CIRIACI, NADIA; ANDERMATTEN, ROMINA B.; SCHUCK, VIRGINIA S.; TABORDA, DIEGO; RUIZ, MARÍA LAURA; SANCHEZ POZZI, ENRIQUE J.

Mar del Plata

Congreso; Reunión Anual de la SAIC; 2020

Background: TNF induces internalization of Mrp2. At least, two pathways are involved: one includes NADPH oxidase, reactive oxygen species and MEK-ERK kinases (Biochem Pharmacol 164:311, 2019) and the other, PI3K-Akt. The aim of this study is to discern whether these pathways are involved in the initial endocytic internalization of Mrp2 or in the blockage of its subsequent reinsertion toward the canalicular membrane, using the isolated perfused rat liver model (IPRL).Method: In IPRL, TNF was administered by an intraportal injection (120 pg/100 g b.w.).

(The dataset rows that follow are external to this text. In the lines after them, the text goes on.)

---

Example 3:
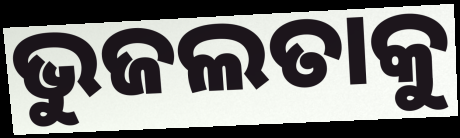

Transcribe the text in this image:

ଭୁଜଲତାକୁ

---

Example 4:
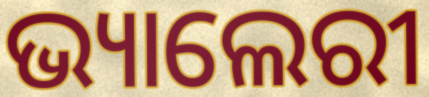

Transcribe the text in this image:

ଭ୍ୟାଲେରୀ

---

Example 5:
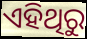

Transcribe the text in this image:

ଏହିଥିରୁ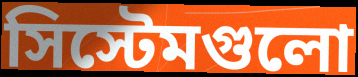
সিস্টেমগুলোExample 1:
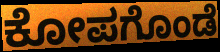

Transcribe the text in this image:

ಕೋಪಗೊಂಡೆ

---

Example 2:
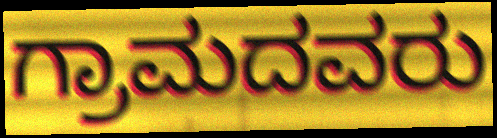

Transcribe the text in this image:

ಗ್ರಾಮದವರು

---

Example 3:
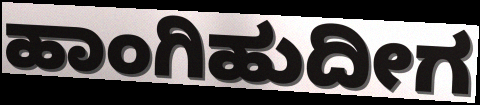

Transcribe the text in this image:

ಹಾಂಗಿಹುದೀಗ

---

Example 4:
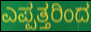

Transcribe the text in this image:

ಎಪ್ಪತ್ತರಿಂದ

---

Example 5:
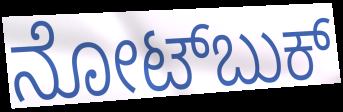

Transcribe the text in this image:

ನೋಟ್‌ಬುಕ್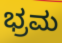
ಭ್ರಮ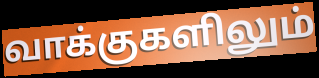
வாக்குகளிலும்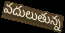
వదులుతున్న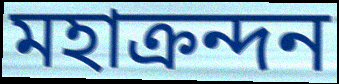
মহাক্রন্দন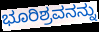
ಭೂರಿಶ್ರವನನ್ನು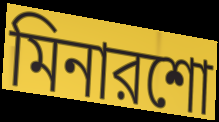
মিনারশো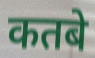
कतबेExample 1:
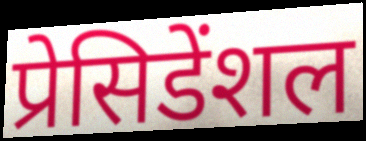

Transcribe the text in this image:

प्रेसिडेंशल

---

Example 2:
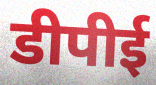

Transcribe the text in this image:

डीपीई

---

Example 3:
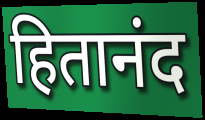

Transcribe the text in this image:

हितानंद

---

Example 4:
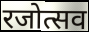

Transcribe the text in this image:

रजोत्सव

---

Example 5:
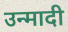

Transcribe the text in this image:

उन्मादी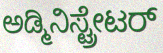
ಅಡ್ಮಿನಿಸ್ಟ್ರೇಟರ್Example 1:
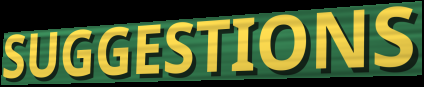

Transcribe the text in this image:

SUGGESTIONS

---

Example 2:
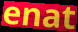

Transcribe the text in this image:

enat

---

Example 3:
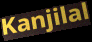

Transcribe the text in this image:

Kanjilal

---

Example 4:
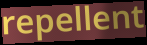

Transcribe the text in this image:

repellent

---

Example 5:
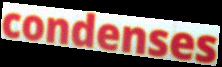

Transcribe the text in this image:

condenses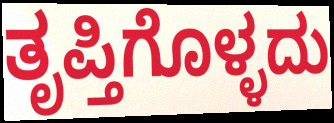
ತೃಪ್ತಿಗೊಳ್ಳದುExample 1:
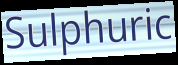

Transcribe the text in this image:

Sulphuric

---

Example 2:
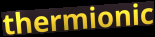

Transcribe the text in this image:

thermionic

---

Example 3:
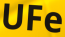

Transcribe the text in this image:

UFe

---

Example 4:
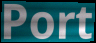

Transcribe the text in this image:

Port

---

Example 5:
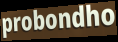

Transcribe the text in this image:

probondho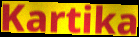
KartikaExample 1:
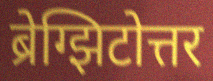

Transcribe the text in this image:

ब्रेग्झिटोत्तर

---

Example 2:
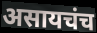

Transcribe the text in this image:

असायचंच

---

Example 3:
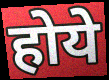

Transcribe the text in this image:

होये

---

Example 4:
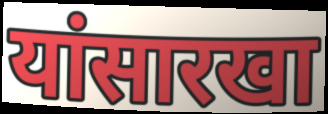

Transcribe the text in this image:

यांसारखा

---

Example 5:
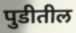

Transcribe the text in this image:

पुडीतील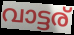
വാട്ടര്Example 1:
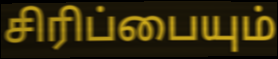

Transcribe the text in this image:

சிரிப்பையும்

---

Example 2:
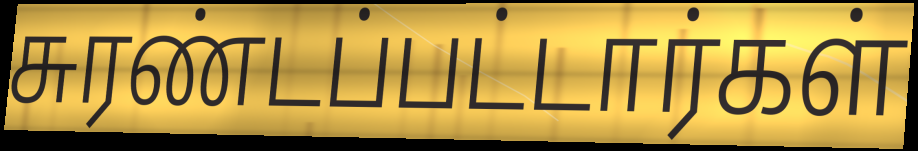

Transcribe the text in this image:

சுரண்டப்பட்டார்கள்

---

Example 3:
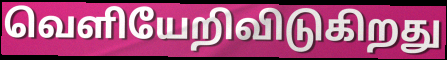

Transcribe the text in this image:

வெளியேறிவிடுகிறது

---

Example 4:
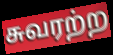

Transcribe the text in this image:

சுவரற்ற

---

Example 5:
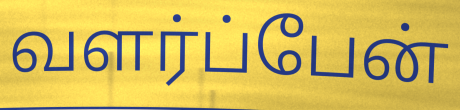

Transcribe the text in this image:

வளர்ப்பேன்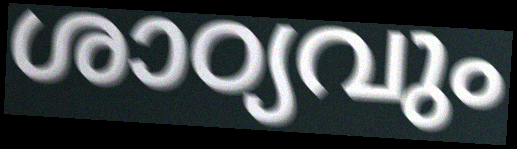
ശാഠ്യവും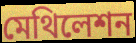
মেথিলেশনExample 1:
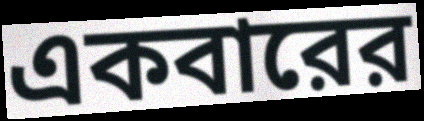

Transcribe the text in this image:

একবারের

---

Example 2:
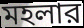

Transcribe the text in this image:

মহলার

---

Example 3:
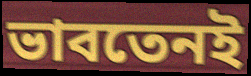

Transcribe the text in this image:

ভাবতেনই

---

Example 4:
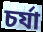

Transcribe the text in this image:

চর্যা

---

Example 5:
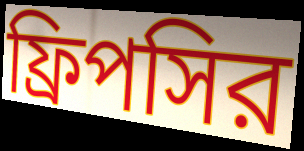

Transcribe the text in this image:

ফ্রিপসির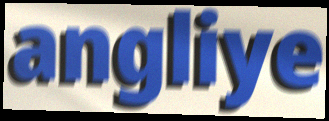
angliye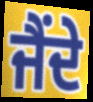
ਜੈਂਦੇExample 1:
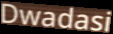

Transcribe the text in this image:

Dwadasi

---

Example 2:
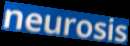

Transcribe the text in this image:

neurosis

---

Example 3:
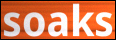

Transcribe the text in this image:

soaks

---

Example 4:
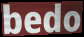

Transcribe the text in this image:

bedo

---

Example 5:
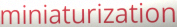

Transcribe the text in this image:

miniaturizationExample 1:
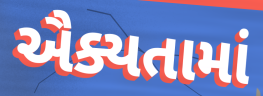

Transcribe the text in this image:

ઐક્યતામાં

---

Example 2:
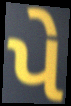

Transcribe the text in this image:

પે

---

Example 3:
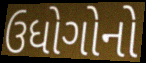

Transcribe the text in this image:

ઉધોગોનો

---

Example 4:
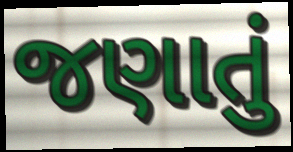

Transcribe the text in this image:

જણાતું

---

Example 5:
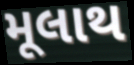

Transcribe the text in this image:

મૂલાથ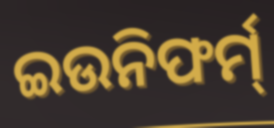
ଇଉନିଫର୍ମ୍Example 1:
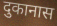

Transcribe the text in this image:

दुकानास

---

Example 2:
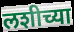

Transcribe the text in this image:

लशीच्या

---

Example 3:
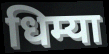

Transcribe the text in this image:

धिम्या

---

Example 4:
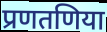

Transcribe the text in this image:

प्रणतणिया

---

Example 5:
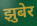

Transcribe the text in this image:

झुबेरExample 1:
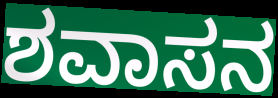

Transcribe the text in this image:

ಶವಾಸನ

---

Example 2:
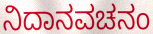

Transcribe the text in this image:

ನಿದಾನವಚನಂ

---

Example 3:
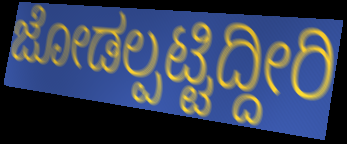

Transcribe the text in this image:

ಜೋಡಲ್ಪಟ್ಟಿದ್ದೀರಿ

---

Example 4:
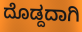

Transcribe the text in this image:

ದೊಡ್ದದಾಗಿ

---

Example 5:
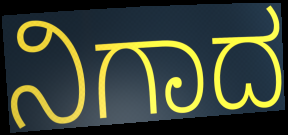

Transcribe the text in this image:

ನಿಗಾದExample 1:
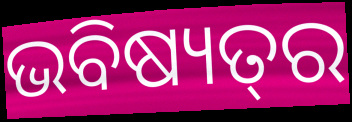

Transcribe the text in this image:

ଭବିଷ୍ୟତ୍‌ର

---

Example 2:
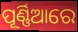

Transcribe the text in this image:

ପୂର୍ଣ୍ଣିଆରେ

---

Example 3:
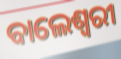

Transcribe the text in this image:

ବାଲେଶ୍ଵରୀ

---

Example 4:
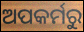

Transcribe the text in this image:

ଅପକର୍ମରୁ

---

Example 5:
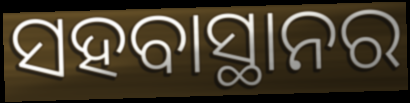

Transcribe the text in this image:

ସହବାସ୍ଥାନରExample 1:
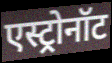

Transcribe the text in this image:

एस्ट्रोनॉट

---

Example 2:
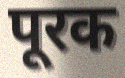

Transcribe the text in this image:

पूरक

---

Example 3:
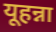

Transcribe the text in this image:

यूहन्ना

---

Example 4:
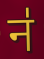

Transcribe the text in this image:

न॑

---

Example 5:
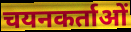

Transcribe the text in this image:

चयनकर्ताओंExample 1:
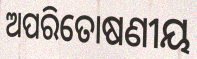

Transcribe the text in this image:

ଅପରିତୋଷଣୀୟ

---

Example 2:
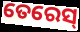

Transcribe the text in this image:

ତେରେସ୍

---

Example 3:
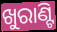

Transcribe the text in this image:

ଖୁରାଣ୍ଟି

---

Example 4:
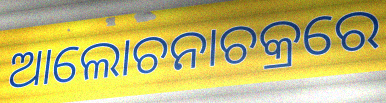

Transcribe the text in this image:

ଆଲୋଚନାଚକ୍ରରେ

The roles of PI3K and ERK were evaluated adding their inhibitors wortmannin (W, 200 nM) or PD980589 (PD, 4μM) to the reservoir 10 min before TNF. Bile was collected over 30 min and bile flow was measured gravimetrically. To evaluate Mrp2 transport activity, 1-chloro-2,4-dinitrobenzene (0.5 mmol/L) was added to the perfusate. Then dinitrophenyl glutathione (DNPG) biliary secretion was determined spectrophotometrically. Finally, Mrp2 localization was analysed by immunofluorescence and confocal microscopy.Results: (% of control±SE; n=3). Bile flow was decreased by TNF (to about 80% of control values within 20 min) and it did not recover throughout the perfusion period. This impairment of bile flow was restored by inhibitors: PD tended to protect from the beginning whereas W protected from 15 min onwards, suggesting different protection mechanisms. TNF-induced decrease of cumulative biliary DNPG excretion (71±6a) was countered by W (100±3b) and PD (109±2b). Both inhibitors prevented Mrp2 delocalization induced by TNF in confocal images. a p < 0.05 vs. Control; b p < 0.05 vs. TNF.Conclusion: Mrp2 internalization induced by TNF was prevented by W and PD. As W does not protect from the initial bile flow decay induced by TNF, PI3K is probably not implied in the initial transporter desinsertion but in preventing spontaneous reinsertion of the canalicular carrier, previously endocytosed via MEK-ERK.